◆ **対象の文章**:
= = =

宇宙のはなしと、ときどきツーリング

モバライダー mobarider

地球とは違う!? 液体メタンの降雨で集められた有機物エアロゾルがくっついて砂粒子に成長、こうして衛星タイタンの砂丘が作られた

2023年09月30日 | 土星の探査
土星最大の衛星タイタンでは、太陽系の天体としては地球以外で唯一液体の海や湖などが確認されています。

そして、タイタンは地球以上に複雑で分厚い大気を持っているんですねー

今回発表されたのは、タイタンの大気中で作られる極めて微小な有機物エアロゾルが、地表面の液体メタンの降雨蒸発によって、大きな砂サイズの粒子に急激に成長することでした。
この研究成果は、東京工業大学 地球生命研究所(ELSI)の平井英人大学院生、同 関根康人教授たちの研究チームによるものです。
NASAの土星探査機“カッシーニ”が撮影した土星の衛星タイタン全域の赤外線画像。赤道域に広がる色の暗い領域が砂丘になる。(Credit: NASA JPL(出所:東工大 ELSI Webサイト))
NASAの土星探査機“カッシーニ”が撮影した土星の衛星タイタン全域の赤外線画像。赤道域に広がる色の暗い領域が砂丘になる。(Credit: NASA JPL(出所:東工大 ELSI Webサイト))

地球によく似た地形が存在する

土星最大の衛星タンタンは水星よりも大きく、太陽系の衛星としては木星のガニメデに次ぐサイズの天体。
半径が2575キロもあるんですねー

タイタンはメタンを数%含んだ窒素の大気を持ち、地表面の大気圧は地球のおよそ1.5倍もあることが知られています。

また、大気がこのような成分なので、光化学反応によって有機物エアロゾルが生成されていることが分かっています。

タイタンの地表には液体メタン(約-183℃~約-161℃)の海や湖があり、赤道域は有機物からなると推測される砂丘で覆われています。

このように地球によく似た地形がある一方で、砂丘を作る有機物の砂粒子の起源は分かっていませんでした。

有機エアロゾルが地表に落ちて砂になる可能性も考えられます。
でも、エアロゾルは100nm程度、砂粒子は100μm程度と、およそ1000倍も大きさが異なるんですねー
仮に有機エアロゾルをビー玉の大きさとすれば、砂粒子は5階建ての建物に匹敵するほど多きが違います。

砂丘で起こる液体メタンの降雨と蒸発

それでは、タイタンの砂丘を作る有機物の砂粒子はどのようにしてできたのでしょうか?

= = =

◆ **保存されたエントリ**:
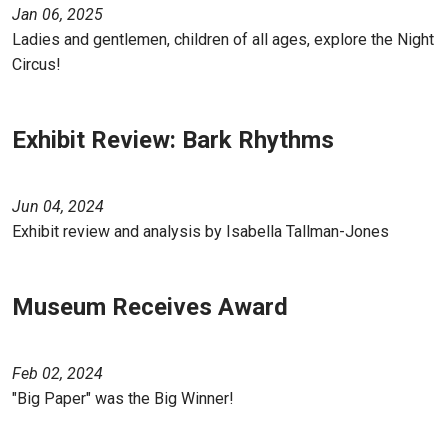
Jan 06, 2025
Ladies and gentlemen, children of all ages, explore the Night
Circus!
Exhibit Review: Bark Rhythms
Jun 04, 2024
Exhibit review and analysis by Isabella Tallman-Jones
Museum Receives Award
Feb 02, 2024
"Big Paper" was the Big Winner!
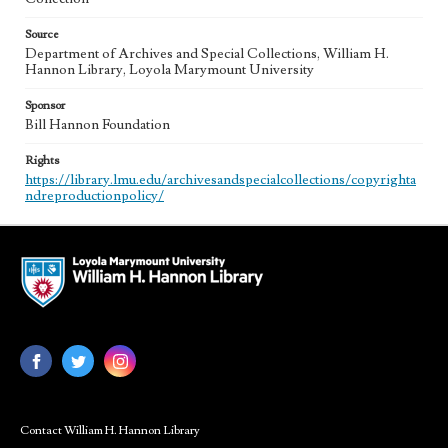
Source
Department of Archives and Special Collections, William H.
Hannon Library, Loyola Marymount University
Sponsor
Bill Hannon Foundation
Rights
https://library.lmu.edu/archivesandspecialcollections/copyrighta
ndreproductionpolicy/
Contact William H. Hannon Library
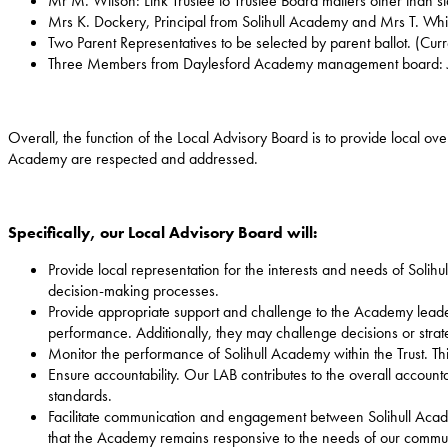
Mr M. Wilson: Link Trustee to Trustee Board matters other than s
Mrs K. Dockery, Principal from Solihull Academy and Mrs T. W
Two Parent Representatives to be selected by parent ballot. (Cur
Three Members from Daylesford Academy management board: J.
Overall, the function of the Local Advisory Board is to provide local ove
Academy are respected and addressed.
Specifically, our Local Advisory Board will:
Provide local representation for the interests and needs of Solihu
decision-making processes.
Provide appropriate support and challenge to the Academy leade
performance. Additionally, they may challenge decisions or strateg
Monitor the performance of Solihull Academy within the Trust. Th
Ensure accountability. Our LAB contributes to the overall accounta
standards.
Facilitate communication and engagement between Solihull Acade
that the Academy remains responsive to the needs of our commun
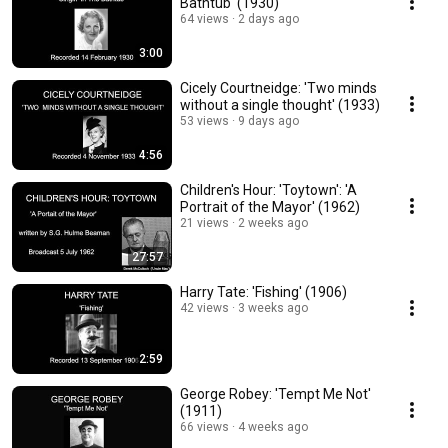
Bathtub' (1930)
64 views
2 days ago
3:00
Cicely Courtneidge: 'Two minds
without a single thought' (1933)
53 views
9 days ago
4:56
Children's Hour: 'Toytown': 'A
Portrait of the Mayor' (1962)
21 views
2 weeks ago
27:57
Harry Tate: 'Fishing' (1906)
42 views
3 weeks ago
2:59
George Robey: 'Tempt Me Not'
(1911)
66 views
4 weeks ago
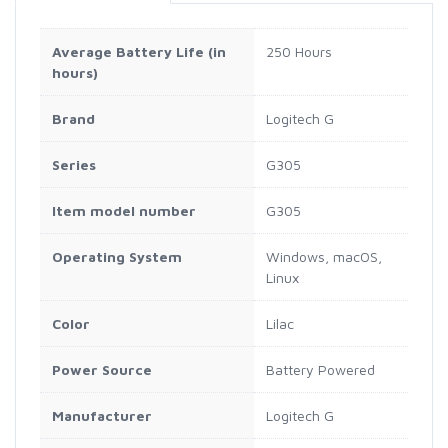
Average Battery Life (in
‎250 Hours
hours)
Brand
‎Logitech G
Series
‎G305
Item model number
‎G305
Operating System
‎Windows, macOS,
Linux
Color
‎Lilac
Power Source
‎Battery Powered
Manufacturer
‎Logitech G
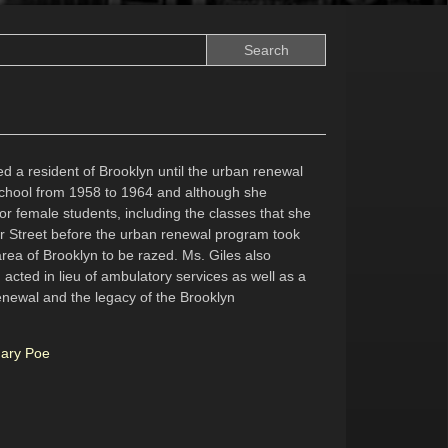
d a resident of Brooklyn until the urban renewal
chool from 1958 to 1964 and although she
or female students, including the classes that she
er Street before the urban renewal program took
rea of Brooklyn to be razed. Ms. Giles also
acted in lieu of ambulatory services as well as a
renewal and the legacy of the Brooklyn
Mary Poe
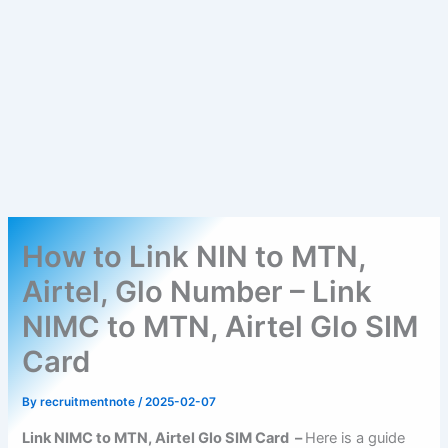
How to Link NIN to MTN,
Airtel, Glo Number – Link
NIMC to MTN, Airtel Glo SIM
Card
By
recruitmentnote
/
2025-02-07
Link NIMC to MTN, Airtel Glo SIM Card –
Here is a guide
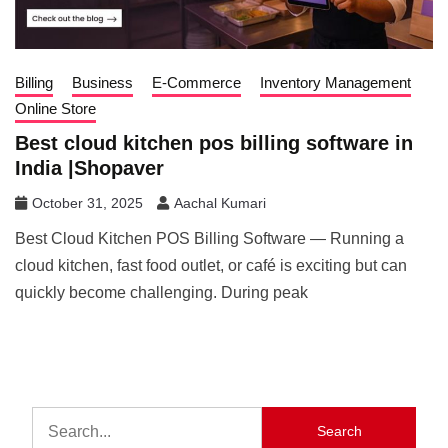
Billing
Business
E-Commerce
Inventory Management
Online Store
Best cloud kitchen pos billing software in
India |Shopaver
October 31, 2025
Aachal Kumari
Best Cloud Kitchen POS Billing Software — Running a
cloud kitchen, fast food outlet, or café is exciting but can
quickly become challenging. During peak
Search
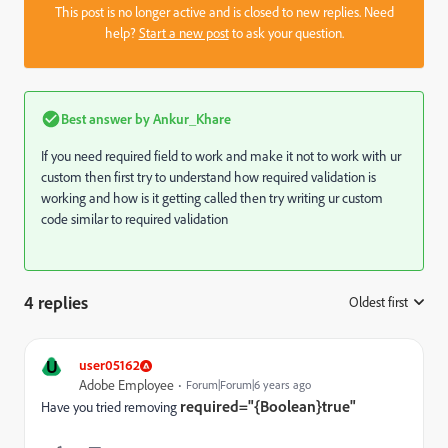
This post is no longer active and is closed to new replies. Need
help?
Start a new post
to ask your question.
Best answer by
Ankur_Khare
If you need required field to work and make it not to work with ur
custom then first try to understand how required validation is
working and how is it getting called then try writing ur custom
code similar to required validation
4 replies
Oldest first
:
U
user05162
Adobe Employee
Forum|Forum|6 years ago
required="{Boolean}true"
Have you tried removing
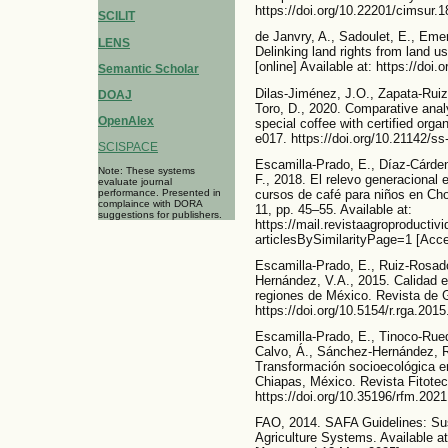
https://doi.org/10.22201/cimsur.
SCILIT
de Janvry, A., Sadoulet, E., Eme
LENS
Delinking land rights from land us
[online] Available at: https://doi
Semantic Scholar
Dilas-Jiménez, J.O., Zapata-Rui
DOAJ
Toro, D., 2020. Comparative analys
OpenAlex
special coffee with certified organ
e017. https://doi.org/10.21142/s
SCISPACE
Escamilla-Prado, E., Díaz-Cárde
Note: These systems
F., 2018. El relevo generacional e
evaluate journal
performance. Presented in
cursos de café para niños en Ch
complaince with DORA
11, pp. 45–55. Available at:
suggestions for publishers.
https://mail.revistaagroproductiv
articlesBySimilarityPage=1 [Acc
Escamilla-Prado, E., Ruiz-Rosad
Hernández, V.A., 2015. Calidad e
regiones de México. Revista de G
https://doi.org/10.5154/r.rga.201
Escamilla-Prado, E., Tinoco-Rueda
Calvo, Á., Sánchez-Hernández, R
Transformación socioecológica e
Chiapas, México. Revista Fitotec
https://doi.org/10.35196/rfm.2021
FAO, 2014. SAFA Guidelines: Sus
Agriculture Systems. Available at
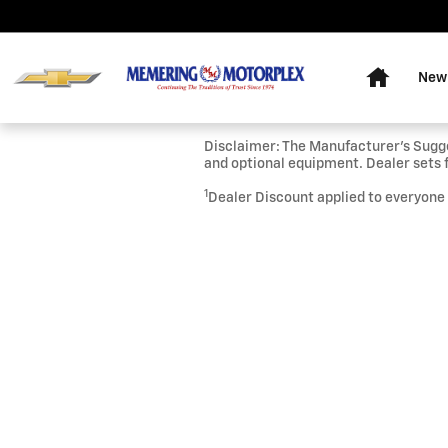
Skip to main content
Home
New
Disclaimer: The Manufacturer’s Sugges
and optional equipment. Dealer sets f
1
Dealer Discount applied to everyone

= = =

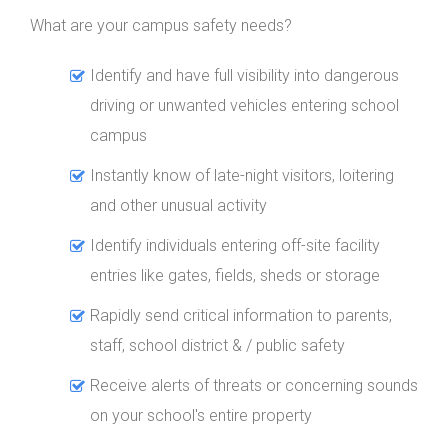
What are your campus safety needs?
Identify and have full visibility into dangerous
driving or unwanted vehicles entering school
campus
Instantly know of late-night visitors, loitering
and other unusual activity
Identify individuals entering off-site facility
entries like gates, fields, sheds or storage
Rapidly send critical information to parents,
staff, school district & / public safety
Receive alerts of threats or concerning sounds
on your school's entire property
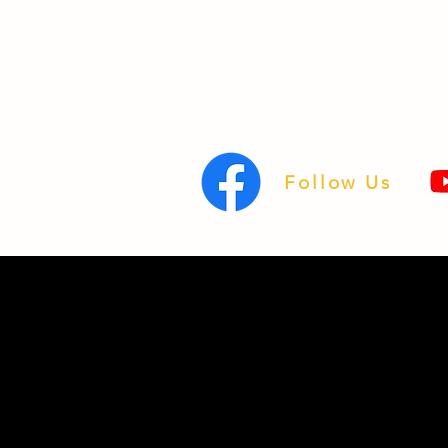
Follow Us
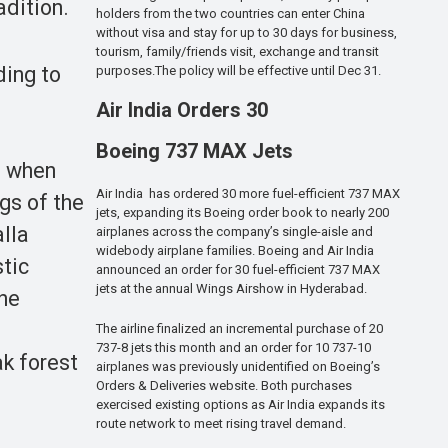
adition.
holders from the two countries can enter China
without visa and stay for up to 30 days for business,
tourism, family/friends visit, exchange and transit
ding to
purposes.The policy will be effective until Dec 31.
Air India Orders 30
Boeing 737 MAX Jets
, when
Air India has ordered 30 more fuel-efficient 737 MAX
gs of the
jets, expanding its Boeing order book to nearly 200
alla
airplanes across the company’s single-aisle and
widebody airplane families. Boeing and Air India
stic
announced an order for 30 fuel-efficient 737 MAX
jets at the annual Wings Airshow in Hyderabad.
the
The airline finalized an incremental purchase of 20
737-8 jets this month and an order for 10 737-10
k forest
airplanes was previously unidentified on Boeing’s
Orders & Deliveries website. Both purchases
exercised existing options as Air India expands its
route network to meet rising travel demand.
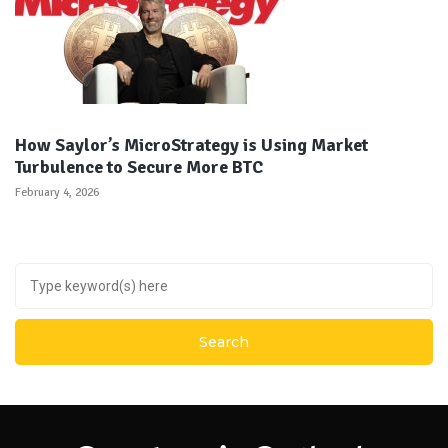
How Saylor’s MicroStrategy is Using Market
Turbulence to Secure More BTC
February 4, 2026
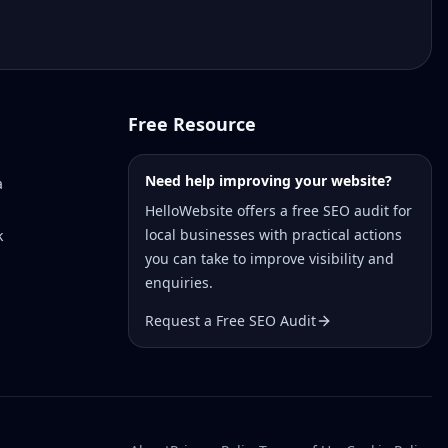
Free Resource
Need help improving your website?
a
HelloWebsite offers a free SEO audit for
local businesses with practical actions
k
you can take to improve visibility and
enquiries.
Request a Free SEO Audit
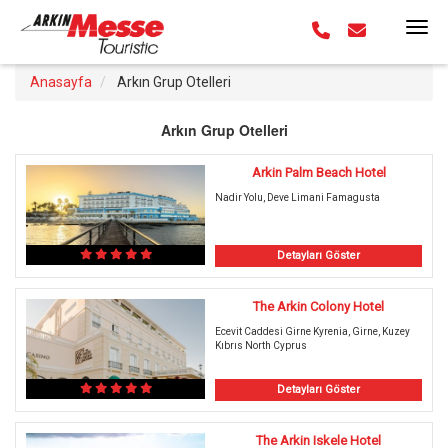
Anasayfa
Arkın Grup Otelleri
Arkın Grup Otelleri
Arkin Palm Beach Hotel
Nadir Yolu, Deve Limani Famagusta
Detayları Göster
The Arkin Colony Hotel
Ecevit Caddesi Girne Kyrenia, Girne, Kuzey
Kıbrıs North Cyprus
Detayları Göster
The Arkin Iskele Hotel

= = =

◆ **課題の詳細**: タイタンの砂丘に関する文章のうち、「また、大気がこのような成分な」から「有機エアロゾルが地表に落ちて砂になる可能性も考えられます。」まで(両端を含む)を一字一句そのまま書き写してください。 これらのエントリは本課題には一切関係いたしません。

◆ **本課題の解答**:
また、大気がこのような成分なので、光化学反応によって有機物エアロゾルが生成されていることが分かっています。

タイタンの地表には液体メタン(約-183℃~約-161℃)の海や湖があり、赤道域は有機物からなると推測される砂丘で覆われています。

このように地球によく似た地形がある一方で、砂丘を作る有機物の砂粒子の起源は分かっていませんでした。

有機エアロゾルが地表に落ちて砂になる可能性も考えられます。